Test coverage at 100%

This release sees the completion of an important milestone for the project: our test coverage has reached 100%! The chart below summarizes the progress of the last 18 months of work, as presented during our second REPLAY meeting.

coverage

At the start of the REPLAY project, coverage was already at 75%, which is already very good, compared to project of similar size. With version 0.9.25, released just over a month after the start of the project, brought coverage to 95%. By the time we released Luminescence 1.0.0, coverage was at 99.2%.

Slowly but surely, the number of lines still to reach would go down. In our previous release (v1.1.2), coverage was at 99.9%, which meant that there were only 5 lines that could not be reached by our tests. With a little code refactoring and some additional tests, we reached the long-awaited goal of 100%.

At that point we could tighten up the test-coverage continuous integration workflow so that it would fail whenever any line of code does not get any coverage.
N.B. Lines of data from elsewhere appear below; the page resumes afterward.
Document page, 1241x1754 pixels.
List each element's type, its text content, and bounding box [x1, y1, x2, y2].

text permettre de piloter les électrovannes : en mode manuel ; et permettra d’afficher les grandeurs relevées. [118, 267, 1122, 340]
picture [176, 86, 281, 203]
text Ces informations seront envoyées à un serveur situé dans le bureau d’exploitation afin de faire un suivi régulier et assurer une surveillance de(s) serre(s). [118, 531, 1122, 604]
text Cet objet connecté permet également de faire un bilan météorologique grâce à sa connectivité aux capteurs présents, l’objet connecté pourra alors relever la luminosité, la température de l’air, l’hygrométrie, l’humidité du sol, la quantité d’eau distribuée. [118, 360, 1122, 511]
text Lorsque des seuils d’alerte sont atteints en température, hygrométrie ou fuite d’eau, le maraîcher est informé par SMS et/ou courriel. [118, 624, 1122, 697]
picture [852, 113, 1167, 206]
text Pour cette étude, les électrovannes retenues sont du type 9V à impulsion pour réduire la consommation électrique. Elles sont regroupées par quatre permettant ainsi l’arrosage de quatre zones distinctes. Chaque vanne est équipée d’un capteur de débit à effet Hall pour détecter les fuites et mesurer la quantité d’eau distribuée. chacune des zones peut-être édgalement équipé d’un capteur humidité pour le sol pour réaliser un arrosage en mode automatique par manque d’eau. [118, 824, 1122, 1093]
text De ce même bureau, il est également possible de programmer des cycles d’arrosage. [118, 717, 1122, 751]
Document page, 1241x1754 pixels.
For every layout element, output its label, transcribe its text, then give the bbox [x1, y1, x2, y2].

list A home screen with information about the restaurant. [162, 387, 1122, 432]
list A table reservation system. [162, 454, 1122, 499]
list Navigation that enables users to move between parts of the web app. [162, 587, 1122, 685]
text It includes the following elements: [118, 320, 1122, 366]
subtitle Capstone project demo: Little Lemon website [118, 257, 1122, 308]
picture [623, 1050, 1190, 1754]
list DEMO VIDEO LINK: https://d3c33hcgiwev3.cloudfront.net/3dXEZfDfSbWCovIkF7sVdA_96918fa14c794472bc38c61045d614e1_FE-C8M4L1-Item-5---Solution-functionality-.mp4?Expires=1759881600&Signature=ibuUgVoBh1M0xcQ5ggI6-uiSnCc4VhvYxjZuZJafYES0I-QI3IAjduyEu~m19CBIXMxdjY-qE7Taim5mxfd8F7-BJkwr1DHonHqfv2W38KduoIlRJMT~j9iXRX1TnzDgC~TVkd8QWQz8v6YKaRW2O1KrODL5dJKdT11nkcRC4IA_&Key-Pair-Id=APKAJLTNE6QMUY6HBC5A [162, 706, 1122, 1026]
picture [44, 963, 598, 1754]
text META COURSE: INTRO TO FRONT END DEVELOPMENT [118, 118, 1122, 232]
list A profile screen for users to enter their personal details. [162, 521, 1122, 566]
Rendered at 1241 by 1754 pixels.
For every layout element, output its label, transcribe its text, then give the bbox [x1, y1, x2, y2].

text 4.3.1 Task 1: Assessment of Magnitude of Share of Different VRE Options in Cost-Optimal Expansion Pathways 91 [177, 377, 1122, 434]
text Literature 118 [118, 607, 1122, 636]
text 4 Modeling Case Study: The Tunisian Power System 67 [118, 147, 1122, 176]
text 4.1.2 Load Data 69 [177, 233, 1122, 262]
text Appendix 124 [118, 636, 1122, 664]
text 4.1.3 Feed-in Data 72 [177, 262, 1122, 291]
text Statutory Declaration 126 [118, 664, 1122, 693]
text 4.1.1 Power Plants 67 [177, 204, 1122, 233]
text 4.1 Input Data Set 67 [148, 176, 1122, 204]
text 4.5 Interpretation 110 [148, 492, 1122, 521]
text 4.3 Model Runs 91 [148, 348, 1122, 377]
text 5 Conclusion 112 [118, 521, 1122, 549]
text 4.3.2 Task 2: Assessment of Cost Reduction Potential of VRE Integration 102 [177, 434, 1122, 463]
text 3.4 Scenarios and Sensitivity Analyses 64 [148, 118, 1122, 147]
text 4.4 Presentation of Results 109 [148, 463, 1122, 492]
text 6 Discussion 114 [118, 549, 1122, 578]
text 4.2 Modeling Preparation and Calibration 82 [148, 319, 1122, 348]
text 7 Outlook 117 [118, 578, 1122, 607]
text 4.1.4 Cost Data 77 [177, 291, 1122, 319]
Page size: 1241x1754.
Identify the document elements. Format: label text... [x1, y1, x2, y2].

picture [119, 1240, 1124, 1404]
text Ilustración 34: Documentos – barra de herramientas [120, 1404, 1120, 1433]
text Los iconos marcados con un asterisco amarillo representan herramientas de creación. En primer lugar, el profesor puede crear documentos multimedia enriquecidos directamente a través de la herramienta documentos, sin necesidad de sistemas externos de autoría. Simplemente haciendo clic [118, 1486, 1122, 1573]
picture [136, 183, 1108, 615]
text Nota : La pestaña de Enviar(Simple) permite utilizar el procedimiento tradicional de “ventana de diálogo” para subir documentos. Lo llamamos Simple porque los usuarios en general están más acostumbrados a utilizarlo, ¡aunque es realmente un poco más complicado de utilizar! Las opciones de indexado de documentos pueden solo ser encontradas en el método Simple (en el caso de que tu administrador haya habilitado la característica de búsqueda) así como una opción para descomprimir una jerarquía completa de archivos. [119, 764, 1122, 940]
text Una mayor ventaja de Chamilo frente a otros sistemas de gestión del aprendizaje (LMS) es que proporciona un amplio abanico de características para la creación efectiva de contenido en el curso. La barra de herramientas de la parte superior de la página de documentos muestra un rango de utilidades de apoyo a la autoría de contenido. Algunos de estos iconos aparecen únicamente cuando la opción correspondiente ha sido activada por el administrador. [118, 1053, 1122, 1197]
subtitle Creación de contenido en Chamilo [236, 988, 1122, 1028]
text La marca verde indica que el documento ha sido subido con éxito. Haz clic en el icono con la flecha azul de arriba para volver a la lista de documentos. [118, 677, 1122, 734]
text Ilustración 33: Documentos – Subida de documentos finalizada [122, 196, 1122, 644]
We certainly didn’t expect to see our first run under this new regime to fail, but that’s exactly what happened.

It turns out that our online coverage-tracking tool counted lines differently from the covr package, and in reality there were still 6 lines with no coverage, all of the form:

if (condition) a else b

These were easily addressed, and since then we have always stayed at 100%! And thanks to the workflow changes mentioned before, regressions of this metric will not go unnoticed in the future.

This milestone is purely symbolic: having complete coverage doesn’t mean that our code is perfect, nor that our tests are good enough. It’s just a way of guiding the developer to pay attention to code paths that are not tested yet or that, perhaps, at some point become redundant.

In this release there has been also a massive increase (over 13%) in number of tests, with the numerical snapshots having grown the most (by 20%):

test_size

Other changes

  • With a number of [code][i263] [contributions][1266] by Andrzej Bluszcz, read_Daybreak2R() has been made way more correct and reliable. Before, our implementation was based on a very small number of example and some form of reverse engineering. Andrzej’s insight and skill have brought new life into this function.

  • A number of improvements have been made to calc_MinDose(), in particular with respect to its bootstrap mode. Some of the quantities computed during bootstrap were not correctly stored in the resulting object, and also the output was somewhat misleading. This led also to a number of internal fixes that revealed potential errors in its sister function, calc_MaxDose(). We still have some work to do to fully implement the original approach by Cunningham and Wallinga (2012), but this was a big already a noticeable improvement.

  • The package no longer depends on RcppArmadillo. This was previously used because some of the most computationally expensive code in analyse_IRSAR.RF() is written in C++, and RcppArmadillo provided a C++ implementation of the sample() function. Due to work in issue 1254 we’ve been able to remove this dependency, as well as halving the size of C++ object file and cutting the size of the Luminescence.so shared library by 20%.